Other dignitaries who have been part of this new wave of government-imposed restrictions are: Tencent (internet conglomerate), Meituan (food distribution), Pinduoduo (online business), Didi (equivalent to Uber), Full Truck Alliance (transportation and distribution) ), Kanzhun (employment), online education companies like Personal Education Services or Training after primary and secondary education.
In three separate public statements, Alibaba, Didi and Meituan have stated that they will cooperate with the authorities.
One of the last known cases was that of the manufacturer of the electric car BYD. The company planned to sell shares of its chip repair unit, but the transaction was suspended due to "investigation by regulatory authorities."
Although each case is different, the arguments used by Beijing to justify its decisions are twofold: control the monopoly and "protect the security" of the information user.
In this context, a law was recently passed that may require the suspension or cancellation of programs that are "illegal" dealing with "sensitive" personal data
What are the plans for 2025?
The Chinese government has unveiled a five-year plan outlining strict rules throughout its economy.

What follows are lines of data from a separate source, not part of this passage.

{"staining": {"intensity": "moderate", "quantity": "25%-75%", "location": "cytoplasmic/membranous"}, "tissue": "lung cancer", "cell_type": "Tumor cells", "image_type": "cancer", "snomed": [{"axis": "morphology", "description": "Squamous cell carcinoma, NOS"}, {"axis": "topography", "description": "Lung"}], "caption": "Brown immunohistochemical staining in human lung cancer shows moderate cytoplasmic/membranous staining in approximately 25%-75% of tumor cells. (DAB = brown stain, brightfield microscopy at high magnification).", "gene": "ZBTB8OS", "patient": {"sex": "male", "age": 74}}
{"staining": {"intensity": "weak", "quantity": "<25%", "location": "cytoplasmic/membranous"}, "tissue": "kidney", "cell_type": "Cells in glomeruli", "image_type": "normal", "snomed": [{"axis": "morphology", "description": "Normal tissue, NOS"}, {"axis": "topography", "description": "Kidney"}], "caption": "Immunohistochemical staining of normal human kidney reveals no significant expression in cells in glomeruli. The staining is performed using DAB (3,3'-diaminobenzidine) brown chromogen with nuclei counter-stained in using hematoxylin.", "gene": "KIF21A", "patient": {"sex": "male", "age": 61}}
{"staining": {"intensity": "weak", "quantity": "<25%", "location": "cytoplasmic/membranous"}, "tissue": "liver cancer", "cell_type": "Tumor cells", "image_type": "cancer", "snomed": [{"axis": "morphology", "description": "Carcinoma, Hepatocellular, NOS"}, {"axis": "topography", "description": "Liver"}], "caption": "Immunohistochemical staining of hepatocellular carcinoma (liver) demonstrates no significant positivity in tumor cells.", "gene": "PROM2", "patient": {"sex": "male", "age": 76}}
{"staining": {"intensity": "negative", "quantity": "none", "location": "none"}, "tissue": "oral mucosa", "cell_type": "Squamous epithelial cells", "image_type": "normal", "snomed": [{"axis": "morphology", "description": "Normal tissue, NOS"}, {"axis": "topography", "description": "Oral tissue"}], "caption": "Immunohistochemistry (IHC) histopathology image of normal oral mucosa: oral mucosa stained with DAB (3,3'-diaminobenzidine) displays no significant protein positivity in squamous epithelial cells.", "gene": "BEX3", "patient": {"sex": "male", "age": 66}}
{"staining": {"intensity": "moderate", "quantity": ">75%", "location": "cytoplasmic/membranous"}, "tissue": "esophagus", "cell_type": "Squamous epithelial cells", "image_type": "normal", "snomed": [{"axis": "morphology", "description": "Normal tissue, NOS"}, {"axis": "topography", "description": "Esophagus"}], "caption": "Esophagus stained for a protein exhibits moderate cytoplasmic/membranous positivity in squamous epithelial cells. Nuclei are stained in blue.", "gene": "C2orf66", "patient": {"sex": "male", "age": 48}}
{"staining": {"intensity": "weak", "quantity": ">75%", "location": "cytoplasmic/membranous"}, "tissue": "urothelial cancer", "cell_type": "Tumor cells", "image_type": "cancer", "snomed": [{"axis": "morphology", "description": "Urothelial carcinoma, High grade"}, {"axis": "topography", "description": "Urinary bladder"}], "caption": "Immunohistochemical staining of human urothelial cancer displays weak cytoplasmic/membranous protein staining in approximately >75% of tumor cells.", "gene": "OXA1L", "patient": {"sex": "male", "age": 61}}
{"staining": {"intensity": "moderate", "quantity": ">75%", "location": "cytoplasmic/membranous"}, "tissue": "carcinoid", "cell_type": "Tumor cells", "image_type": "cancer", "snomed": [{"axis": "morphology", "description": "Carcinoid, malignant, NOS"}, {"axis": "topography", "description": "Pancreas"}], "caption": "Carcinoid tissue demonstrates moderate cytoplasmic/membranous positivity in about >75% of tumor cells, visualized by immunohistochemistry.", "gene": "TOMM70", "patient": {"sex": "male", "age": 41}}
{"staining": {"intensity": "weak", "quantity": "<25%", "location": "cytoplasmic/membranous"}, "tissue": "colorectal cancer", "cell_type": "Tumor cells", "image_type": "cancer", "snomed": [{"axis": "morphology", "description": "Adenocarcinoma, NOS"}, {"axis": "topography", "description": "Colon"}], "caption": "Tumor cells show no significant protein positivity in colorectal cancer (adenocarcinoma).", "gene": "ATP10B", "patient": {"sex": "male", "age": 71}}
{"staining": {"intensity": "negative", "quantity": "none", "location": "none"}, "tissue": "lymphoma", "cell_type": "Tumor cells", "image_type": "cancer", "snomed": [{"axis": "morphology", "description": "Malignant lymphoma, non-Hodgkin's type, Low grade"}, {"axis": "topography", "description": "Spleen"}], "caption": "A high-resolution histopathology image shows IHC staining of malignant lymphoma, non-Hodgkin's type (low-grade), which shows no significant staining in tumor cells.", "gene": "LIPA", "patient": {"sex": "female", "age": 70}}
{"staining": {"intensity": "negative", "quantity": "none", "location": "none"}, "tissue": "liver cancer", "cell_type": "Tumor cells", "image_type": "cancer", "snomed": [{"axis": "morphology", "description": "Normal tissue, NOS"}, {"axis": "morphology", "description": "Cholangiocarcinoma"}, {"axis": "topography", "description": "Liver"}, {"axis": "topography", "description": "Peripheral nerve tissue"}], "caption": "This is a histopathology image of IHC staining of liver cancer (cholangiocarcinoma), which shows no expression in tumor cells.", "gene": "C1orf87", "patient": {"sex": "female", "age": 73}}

The BBC's Singapore Business correspondent Peter Hoskins explains that the new law goes far beyond the technology sector, including things like national security and trade monopoly.
The Beijing Plan states in a document that laws will be strengthened in "key areas" such as science and technological innovation, culture and education.
According to the government, this new approach will put in place new regulations that will include areas such as "Internet finance, counterfeit intelligence, data and computer technology."
China seems to be moving very fast, at least from offensive controls against tech industry leaders in recent months, it has been noted.